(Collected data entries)
******
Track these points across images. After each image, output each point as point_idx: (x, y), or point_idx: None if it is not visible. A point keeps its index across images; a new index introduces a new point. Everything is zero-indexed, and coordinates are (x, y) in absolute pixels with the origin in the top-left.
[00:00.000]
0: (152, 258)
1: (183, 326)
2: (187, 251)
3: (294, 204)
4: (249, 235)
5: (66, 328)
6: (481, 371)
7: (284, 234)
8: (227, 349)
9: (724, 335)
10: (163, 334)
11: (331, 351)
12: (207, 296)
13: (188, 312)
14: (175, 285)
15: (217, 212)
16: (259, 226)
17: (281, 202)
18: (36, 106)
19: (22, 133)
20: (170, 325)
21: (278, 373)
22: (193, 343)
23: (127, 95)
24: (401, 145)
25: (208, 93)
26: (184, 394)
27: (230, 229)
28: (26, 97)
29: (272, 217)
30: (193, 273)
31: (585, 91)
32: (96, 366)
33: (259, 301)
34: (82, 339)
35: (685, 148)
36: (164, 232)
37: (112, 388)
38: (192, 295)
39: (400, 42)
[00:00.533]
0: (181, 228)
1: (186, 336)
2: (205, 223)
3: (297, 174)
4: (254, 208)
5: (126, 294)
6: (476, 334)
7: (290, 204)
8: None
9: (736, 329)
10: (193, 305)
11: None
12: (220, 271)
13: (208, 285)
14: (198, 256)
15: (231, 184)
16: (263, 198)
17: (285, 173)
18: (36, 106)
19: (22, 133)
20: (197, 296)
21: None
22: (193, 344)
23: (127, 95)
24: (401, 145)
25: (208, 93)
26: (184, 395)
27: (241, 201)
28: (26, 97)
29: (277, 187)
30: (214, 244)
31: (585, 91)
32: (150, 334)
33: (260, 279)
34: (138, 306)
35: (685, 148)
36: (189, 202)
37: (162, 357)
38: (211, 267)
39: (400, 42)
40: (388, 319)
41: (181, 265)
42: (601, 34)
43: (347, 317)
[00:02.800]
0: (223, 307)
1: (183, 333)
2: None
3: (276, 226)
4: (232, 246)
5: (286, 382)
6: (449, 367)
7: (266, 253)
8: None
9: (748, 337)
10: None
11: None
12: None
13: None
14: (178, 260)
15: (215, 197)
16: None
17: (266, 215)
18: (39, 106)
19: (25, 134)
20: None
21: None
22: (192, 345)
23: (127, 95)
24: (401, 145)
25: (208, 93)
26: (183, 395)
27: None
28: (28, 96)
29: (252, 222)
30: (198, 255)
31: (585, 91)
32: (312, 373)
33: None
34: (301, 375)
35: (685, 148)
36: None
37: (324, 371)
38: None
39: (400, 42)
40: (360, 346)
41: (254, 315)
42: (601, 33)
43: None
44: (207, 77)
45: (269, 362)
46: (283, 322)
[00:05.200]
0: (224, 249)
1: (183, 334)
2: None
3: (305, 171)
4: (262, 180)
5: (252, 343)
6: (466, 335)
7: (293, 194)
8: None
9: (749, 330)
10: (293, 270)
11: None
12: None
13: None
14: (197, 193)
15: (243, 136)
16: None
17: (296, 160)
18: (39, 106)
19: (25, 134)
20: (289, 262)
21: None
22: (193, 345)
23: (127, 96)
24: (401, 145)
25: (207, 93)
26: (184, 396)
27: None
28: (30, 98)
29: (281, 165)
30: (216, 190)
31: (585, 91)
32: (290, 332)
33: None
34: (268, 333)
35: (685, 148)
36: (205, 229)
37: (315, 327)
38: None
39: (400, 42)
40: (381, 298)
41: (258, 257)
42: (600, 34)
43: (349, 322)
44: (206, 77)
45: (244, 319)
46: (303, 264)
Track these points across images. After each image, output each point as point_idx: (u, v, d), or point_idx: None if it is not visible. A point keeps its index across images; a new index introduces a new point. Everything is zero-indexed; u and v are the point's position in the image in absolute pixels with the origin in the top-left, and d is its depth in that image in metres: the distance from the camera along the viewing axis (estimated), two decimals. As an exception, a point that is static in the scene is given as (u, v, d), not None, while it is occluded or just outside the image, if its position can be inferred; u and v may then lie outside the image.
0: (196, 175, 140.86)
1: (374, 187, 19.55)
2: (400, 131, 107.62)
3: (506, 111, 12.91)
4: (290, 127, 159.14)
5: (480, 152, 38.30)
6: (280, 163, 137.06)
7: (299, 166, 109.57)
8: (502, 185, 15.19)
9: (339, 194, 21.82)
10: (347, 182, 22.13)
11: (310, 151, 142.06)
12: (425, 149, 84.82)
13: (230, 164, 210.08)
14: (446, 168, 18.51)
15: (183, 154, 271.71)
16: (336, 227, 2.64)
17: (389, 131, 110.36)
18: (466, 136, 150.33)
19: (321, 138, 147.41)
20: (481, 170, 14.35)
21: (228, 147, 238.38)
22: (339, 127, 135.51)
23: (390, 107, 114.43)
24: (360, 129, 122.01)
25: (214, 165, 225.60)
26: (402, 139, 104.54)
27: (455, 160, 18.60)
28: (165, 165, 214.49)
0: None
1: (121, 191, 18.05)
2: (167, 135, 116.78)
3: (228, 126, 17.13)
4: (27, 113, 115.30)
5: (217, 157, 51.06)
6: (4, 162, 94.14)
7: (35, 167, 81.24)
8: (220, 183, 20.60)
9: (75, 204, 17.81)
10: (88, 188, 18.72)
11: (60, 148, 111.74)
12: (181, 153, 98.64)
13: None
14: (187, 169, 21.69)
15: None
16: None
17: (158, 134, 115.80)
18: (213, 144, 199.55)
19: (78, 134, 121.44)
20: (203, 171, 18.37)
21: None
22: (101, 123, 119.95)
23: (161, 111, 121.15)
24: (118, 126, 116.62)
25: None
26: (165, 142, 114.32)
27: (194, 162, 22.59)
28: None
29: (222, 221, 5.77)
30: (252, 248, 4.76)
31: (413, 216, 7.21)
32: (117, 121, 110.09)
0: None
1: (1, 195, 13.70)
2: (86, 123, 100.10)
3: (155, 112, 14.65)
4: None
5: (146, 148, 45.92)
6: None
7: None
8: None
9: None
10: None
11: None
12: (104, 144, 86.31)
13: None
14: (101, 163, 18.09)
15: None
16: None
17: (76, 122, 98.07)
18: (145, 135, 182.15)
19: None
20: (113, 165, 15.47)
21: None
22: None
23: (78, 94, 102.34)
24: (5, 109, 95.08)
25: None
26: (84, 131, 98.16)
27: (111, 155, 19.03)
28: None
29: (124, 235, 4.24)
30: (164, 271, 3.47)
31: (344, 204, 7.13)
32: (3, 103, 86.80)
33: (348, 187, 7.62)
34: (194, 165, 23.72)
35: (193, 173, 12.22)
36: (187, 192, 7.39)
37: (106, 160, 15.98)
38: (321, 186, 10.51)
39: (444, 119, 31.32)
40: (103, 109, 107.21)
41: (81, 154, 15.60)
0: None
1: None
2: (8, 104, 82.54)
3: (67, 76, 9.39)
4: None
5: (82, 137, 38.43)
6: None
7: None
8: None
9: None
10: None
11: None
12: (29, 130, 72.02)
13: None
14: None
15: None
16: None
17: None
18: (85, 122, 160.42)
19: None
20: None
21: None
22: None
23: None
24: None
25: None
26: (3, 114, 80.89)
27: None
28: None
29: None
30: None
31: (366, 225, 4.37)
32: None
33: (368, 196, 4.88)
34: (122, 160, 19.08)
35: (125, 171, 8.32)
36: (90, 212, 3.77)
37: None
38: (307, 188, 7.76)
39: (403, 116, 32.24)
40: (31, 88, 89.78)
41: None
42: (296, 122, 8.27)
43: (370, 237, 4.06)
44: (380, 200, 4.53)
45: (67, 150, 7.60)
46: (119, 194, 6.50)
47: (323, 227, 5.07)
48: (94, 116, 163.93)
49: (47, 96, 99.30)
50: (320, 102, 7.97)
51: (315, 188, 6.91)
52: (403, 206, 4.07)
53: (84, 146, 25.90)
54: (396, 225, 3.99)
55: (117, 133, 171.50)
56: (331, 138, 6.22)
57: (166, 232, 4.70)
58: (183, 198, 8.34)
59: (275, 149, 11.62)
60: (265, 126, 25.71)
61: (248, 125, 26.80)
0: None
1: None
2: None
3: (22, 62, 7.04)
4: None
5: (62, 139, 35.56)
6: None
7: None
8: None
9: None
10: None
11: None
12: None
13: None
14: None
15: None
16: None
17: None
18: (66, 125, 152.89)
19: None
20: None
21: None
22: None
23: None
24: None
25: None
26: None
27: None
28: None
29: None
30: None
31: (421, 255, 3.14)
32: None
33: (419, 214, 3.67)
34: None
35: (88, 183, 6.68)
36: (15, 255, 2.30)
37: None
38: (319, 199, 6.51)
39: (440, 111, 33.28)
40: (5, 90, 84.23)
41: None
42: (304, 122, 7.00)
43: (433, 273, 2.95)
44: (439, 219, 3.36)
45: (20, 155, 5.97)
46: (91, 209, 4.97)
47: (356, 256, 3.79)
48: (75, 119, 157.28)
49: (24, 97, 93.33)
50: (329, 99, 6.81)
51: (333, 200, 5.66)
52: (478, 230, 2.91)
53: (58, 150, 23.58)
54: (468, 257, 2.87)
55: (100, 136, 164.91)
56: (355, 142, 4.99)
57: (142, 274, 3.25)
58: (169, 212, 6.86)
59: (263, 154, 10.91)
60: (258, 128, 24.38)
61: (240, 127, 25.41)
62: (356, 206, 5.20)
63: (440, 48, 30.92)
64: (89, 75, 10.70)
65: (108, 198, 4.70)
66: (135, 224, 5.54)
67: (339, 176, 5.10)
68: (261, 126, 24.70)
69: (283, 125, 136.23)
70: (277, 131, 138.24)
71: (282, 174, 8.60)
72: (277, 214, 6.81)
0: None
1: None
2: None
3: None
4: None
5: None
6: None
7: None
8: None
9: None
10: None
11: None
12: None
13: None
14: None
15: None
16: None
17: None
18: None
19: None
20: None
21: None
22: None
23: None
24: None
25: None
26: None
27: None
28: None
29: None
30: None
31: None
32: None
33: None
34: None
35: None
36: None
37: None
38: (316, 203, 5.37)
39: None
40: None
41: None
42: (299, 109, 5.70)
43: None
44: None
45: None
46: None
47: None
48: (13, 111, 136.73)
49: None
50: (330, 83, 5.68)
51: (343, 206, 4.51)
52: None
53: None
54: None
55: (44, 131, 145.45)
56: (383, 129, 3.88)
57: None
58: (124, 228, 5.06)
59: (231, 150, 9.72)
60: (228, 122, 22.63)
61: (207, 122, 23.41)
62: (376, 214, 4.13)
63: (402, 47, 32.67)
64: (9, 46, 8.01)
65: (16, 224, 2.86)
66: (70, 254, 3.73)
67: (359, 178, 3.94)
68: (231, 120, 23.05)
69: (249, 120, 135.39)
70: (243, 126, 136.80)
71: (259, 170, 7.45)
******
About this task: Return only the lines between the one holding "3: (506, 111, 12.91)" and the one holding "27: (455, 160, 18.60)", inclusive, exactly as they appear above.

Response area:
3: (506, 111, 12.91)
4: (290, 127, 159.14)
5: (480, 152, 38.30)
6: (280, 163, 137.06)
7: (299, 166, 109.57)
8: (502, 185, 15.19)
9: (339, 194, 21.82)
10: (347, 182, 22.13)
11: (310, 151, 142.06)
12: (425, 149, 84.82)
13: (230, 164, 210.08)
14: (446, 168, 18.51)
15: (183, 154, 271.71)
16: (336, 227, 2.64)
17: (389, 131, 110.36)
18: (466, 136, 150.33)
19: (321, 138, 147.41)
20: (481, 170, 14.35)
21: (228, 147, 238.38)
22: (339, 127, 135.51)
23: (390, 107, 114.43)
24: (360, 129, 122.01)
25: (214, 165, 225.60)
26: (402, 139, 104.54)
27: (455, 160, 18.60)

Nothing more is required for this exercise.